▶ _BRIEF_
Note each line in the data holding the string "Clean" and report it.

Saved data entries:
===============

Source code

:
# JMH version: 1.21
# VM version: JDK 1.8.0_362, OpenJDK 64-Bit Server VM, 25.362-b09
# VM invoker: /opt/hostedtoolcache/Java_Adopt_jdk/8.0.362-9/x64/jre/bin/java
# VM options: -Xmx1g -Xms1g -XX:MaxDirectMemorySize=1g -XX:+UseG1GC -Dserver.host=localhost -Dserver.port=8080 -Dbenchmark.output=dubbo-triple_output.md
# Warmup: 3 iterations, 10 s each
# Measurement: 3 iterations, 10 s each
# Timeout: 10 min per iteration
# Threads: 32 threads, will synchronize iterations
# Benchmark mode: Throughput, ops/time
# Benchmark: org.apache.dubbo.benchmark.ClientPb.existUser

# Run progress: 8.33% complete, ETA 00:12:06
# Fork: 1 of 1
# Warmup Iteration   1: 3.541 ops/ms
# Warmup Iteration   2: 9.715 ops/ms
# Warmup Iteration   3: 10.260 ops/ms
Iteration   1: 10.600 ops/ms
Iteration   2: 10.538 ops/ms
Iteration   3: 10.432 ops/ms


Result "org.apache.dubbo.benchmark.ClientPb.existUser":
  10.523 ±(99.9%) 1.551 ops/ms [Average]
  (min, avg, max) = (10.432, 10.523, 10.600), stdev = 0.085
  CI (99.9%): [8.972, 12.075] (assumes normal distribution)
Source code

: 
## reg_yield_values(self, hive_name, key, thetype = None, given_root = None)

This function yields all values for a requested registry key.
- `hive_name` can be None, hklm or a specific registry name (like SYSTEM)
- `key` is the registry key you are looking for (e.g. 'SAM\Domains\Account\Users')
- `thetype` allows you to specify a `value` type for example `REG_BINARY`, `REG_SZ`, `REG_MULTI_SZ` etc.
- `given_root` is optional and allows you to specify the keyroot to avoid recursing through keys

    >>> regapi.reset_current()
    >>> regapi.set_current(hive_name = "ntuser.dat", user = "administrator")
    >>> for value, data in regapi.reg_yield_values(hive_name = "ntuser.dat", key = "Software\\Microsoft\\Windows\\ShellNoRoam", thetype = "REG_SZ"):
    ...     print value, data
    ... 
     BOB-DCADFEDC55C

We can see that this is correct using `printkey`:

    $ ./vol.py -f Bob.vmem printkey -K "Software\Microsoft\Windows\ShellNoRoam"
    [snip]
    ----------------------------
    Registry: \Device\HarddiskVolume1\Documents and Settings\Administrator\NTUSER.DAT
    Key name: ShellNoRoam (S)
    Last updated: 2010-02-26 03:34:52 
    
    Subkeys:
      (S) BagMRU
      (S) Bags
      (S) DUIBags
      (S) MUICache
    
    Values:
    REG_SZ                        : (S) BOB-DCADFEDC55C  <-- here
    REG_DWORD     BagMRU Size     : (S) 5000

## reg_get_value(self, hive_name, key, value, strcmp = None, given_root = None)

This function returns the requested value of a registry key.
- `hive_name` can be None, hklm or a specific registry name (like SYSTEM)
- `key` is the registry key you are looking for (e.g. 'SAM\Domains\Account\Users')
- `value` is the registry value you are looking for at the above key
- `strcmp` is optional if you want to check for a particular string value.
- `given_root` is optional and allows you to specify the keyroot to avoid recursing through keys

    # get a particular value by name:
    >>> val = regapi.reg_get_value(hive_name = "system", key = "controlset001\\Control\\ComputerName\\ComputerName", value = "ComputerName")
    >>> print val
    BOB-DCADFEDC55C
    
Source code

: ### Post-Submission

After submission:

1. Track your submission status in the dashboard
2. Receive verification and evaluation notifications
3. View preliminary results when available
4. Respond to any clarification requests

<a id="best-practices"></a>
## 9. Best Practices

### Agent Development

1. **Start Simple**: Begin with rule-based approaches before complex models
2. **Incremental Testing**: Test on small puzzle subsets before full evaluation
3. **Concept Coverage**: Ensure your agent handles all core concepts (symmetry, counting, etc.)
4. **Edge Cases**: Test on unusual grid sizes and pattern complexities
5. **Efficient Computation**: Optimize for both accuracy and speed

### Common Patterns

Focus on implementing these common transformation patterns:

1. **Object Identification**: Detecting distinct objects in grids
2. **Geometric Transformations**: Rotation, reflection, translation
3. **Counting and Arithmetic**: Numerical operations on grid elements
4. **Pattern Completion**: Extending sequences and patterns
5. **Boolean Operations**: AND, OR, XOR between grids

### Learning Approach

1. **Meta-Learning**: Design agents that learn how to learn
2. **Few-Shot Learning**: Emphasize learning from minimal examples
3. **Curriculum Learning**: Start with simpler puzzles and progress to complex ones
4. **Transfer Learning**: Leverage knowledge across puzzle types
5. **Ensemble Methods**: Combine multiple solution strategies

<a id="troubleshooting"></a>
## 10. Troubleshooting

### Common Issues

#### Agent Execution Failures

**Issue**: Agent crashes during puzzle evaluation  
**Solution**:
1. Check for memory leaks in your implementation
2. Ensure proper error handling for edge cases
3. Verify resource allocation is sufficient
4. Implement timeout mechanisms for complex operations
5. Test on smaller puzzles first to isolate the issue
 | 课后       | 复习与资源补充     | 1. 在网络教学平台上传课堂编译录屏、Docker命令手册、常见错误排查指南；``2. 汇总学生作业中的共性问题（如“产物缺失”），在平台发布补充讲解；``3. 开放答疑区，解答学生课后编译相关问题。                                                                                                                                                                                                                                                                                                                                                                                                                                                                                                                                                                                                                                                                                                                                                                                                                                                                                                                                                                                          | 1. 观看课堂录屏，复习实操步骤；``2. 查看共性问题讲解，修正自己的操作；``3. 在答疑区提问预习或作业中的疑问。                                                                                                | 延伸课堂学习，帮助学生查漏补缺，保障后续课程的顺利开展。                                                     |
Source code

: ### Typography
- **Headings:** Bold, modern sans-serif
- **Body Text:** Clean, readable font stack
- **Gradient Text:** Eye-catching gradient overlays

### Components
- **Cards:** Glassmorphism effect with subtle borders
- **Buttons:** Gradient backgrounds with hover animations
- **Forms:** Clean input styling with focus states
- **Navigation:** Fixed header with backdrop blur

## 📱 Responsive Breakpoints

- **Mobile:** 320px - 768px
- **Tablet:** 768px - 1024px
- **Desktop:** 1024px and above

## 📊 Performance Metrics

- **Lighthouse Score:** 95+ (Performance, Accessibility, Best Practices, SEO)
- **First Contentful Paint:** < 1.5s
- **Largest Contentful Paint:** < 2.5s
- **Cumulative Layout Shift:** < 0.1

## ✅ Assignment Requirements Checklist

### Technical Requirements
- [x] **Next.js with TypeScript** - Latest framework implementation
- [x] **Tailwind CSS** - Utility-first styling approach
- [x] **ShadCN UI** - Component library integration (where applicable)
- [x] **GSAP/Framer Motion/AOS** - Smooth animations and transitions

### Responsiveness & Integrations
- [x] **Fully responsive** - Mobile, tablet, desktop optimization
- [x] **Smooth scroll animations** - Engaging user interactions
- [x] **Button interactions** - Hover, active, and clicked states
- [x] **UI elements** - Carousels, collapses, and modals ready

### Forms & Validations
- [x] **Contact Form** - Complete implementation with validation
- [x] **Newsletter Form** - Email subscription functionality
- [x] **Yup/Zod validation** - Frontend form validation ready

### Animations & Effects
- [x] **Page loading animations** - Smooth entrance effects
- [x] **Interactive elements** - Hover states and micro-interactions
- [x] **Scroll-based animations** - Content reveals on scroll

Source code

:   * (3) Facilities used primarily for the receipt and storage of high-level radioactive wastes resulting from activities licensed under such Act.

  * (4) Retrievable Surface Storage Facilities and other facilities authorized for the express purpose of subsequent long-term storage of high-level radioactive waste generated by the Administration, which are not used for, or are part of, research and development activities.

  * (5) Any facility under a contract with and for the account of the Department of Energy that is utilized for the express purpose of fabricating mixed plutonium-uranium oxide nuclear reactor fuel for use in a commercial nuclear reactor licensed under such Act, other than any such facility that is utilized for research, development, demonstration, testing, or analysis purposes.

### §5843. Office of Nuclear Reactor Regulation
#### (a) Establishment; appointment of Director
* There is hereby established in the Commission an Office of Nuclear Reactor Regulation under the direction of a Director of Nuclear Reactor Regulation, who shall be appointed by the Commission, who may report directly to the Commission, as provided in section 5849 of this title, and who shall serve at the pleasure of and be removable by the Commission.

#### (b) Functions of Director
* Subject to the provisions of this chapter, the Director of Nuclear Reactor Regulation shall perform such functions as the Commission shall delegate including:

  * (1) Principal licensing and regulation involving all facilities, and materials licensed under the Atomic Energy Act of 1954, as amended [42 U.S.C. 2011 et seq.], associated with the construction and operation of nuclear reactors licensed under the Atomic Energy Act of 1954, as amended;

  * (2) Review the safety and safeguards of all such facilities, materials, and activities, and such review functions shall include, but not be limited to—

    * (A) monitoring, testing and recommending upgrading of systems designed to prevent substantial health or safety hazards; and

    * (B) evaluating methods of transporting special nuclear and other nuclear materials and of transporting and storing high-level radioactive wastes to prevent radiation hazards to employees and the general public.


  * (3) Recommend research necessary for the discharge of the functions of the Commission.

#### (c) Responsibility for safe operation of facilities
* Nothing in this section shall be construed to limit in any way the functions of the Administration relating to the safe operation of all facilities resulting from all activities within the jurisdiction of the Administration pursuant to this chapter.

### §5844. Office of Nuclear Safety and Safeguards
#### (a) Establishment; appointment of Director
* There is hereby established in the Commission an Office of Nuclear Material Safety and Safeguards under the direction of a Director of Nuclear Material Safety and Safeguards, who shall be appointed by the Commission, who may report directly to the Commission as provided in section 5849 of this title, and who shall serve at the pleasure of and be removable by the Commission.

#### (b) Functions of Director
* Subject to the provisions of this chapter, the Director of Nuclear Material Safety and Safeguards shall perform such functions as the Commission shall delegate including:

===============

▶ _TASK RESPONSE_
- **Body Text:** Clean, readable font stack
- **Forms:** Clean input styling with focus states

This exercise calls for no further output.